Yin yoga is a slow, meditative style of yoga where poses are held for several minutes at a time. A relative new addition to the yoga world, yin is becoming increasingly popular, but people often are often unclear about what it really is. Keep reading for a brief guide below.
Yin and Yang
In Taoist philosophy, the concept of yin and yang describes the duality of life where everything interconnected and natural forces exist in complementary pairs. Nothing is every completely yin or completely yang as one cannot exist without the other and they combine to create something greater than the sum of their parts
Literally translated yin and yang mean bright and dark. More generally, yang attributes are energetic, rapid and dynamic things, whereas yin attributes are calm, slow and steady.
Modern yoga has come a long way from its origin as few seated poses designed to prepare the body and mind for long periods of meditation.

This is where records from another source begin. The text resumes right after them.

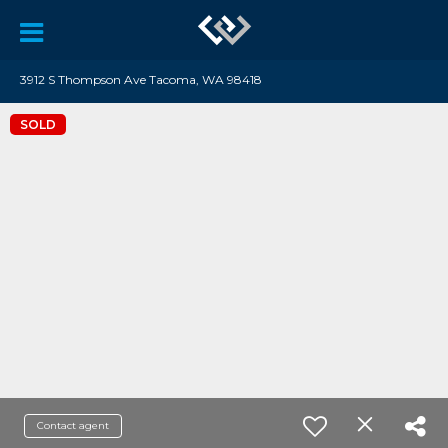
3912 S Thompson Ave Tacoma, WA 98418
SOLD
Contact agent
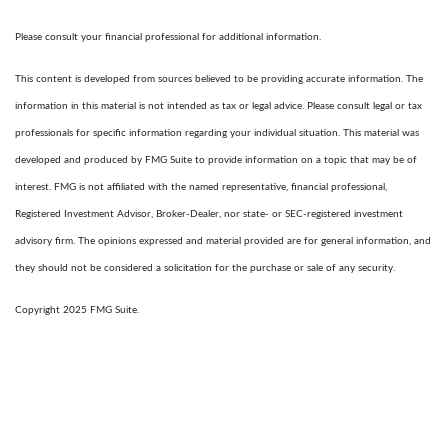
Please consult your financial professional for additional information.
This content is developed from sources believed to be providing accurate information. The
information in this material is not intended as tax or legal advice. Please consult legal or tax
professionals for specific information regarding your individual situation. This material was
developed and produced by FMG Suite to provide information on a topic that may be of
interest. FMG is not affiliated with the named representative, financial professional,
Registered Investment Advisor, Broker-Dealer, nor state- or SEC-registered investment
advisory firm. The opinions expressed and material provided are for general information, and
they should not be considered a solicitation for the purchase or sale of any security.
Copyright 2025 FMG Suite.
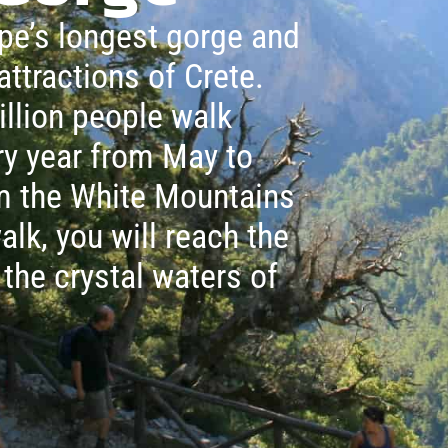
pe’s longest gorge and
attractions of Crete.
illion people walk
ry year from May to
om the White Mountains
alk, you will reach the
 the crystal waters of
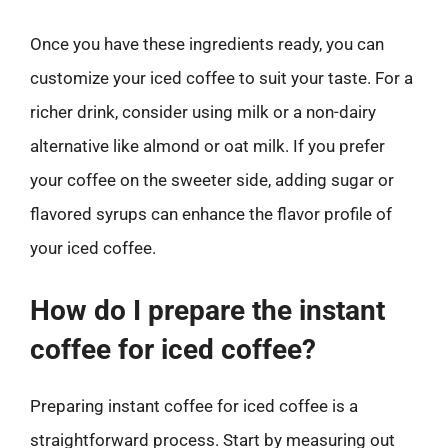
Once you have these ingredients ready, you can
customize your iced coffee to suit your taste. For a
richer drink, consider using milk or a non-dairy
alternative like almond or oat milk. If you prefer
your coffee on the sweeter side, adding sugar or
flavored syrups can enhance the flavor profile of
your iced coffee.
How do I prepare the instant
coffee for iced coffee?
Preparing instant coffee for iced coffee is a
straightforward process. Start by measuring out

Over the years more and more athletic practices with an emphasis on ‘yang’ elements (muscular strength/ flexibility and an elevated heart rate) have become the norm.

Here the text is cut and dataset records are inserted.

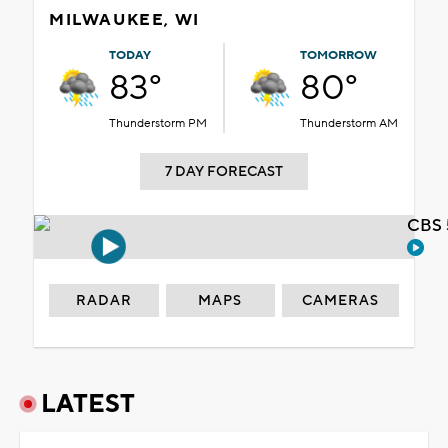
MILWAUKEE, WI
TODAY
TOMORROW
83°
80°
Thunderstorm PM
Thunderstorm AM
7 DAY FORECAST
CBS 
RADAR
MAPS
CAMERAS
LATEST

However, increasing numbers of, even very advanced, practitioners were starting to notice that despite years of dedicated ‘yang’ practice their bodies were ill prepared for the subtle rigours of meditation. Sitting still challenges the body in a very different way; well-trained yang muscles are largely still and the yin connective tissue and joints take most of the strain.
Yin yoga emerged to bridge the gap between the modern yang forms of yoga and seated meditation. In a yin practice the aim to gently stress the connective tissue (fascia/ tendons/ ligaments) and joints so they acclimatise to stillness. These 'yin' tissues have no direct blood supply and therefore respond much more slowly to change. Hence, yin poses are held for much longer than you would in a regular yoga class, typically 3-5 mins but sometimes as long as 10, to give the body time to adapt.
Yin postures mainly target the big stiff joints of the body involved in sitting e.g. hips, pelvis and lower back. They often stem from traditional yoga poses but are given alternate names to delineate the different emphasis e.g. pigeon is re-named swan.
Lastly, yin yoga also works on energy channels within the body. These energy channels, called meridians in the Chinese system or nadis in the yogic system are believed to run throughout the electrically conductive fascia of the body (see research by Dr Motoyama or Daniel Keown). Stretching the fascia as we do in yin poses stimulates the meridians, helping to clear blockages and promote healing within the body.